What to do:
Reproduce without alteration the stretch of the material from its first line through the line containing "Comment puis-je devenir", with both of those lines included.

(Collected data)

——————

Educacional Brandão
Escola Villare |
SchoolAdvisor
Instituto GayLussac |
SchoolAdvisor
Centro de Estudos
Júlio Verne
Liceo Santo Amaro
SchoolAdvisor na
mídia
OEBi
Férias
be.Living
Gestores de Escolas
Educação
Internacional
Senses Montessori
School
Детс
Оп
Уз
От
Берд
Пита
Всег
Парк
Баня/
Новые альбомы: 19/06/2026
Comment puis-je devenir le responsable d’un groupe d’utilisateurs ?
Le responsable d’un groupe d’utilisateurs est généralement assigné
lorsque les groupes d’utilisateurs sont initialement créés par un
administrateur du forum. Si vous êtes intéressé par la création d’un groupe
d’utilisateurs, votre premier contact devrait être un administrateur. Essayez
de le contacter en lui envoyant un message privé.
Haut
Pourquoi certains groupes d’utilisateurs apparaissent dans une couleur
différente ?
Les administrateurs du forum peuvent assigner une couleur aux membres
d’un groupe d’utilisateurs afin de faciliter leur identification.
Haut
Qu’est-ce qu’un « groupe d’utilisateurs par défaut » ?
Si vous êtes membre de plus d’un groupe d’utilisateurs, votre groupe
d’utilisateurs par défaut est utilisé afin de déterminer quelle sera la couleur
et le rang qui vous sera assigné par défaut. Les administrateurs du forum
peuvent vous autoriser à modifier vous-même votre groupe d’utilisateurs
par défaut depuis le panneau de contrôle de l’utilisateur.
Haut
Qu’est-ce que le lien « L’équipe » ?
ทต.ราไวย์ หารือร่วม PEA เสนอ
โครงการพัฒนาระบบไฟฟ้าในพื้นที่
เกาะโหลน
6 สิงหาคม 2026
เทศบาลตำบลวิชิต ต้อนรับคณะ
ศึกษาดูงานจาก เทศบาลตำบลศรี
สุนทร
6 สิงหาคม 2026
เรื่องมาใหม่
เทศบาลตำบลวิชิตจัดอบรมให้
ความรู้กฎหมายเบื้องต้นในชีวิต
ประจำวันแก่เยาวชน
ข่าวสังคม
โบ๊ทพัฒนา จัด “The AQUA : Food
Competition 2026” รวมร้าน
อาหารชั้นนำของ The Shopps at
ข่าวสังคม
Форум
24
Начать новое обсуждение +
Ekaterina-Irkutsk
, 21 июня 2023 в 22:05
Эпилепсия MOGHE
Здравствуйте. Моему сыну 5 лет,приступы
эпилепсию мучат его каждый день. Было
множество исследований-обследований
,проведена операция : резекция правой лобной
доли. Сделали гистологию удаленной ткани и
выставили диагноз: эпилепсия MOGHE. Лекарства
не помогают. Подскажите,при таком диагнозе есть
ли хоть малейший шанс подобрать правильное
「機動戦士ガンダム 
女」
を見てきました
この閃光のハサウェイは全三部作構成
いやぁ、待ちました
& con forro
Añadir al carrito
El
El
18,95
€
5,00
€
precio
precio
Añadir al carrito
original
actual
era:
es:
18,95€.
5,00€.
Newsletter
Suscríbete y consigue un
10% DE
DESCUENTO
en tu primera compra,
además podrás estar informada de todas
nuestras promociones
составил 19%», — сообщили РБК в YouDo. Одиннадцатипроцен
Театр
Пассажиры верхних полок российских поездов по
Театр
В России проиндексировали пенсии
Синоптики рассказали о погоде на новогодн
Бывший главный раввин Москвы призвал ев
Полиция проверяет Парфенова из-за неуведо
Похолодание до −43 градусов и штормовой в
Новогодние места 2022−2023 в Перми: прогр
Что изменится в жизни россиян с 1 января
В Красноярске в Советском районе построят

——————

Expected answer:
Educacional Brandão
Escola Villare |
SchoolAdvisor
Instituto GayLussac |
SchoolAdvisor
Centro de Estudos
Júlio Verne
Liceo Santo Amaro
SchoolAdvisor na
mídia
OEBi
Férias
be.Living
Gestores de Escolas
Educação
Internacional
Senses Montessori
School
Детс
Оп
Уз
От
Берд
Пита
Всег
Парк
Баня/
Новые альбомы: 19/06/2026
Comment puis-je devenir le responsable d’un groupe d’utilisateurs ?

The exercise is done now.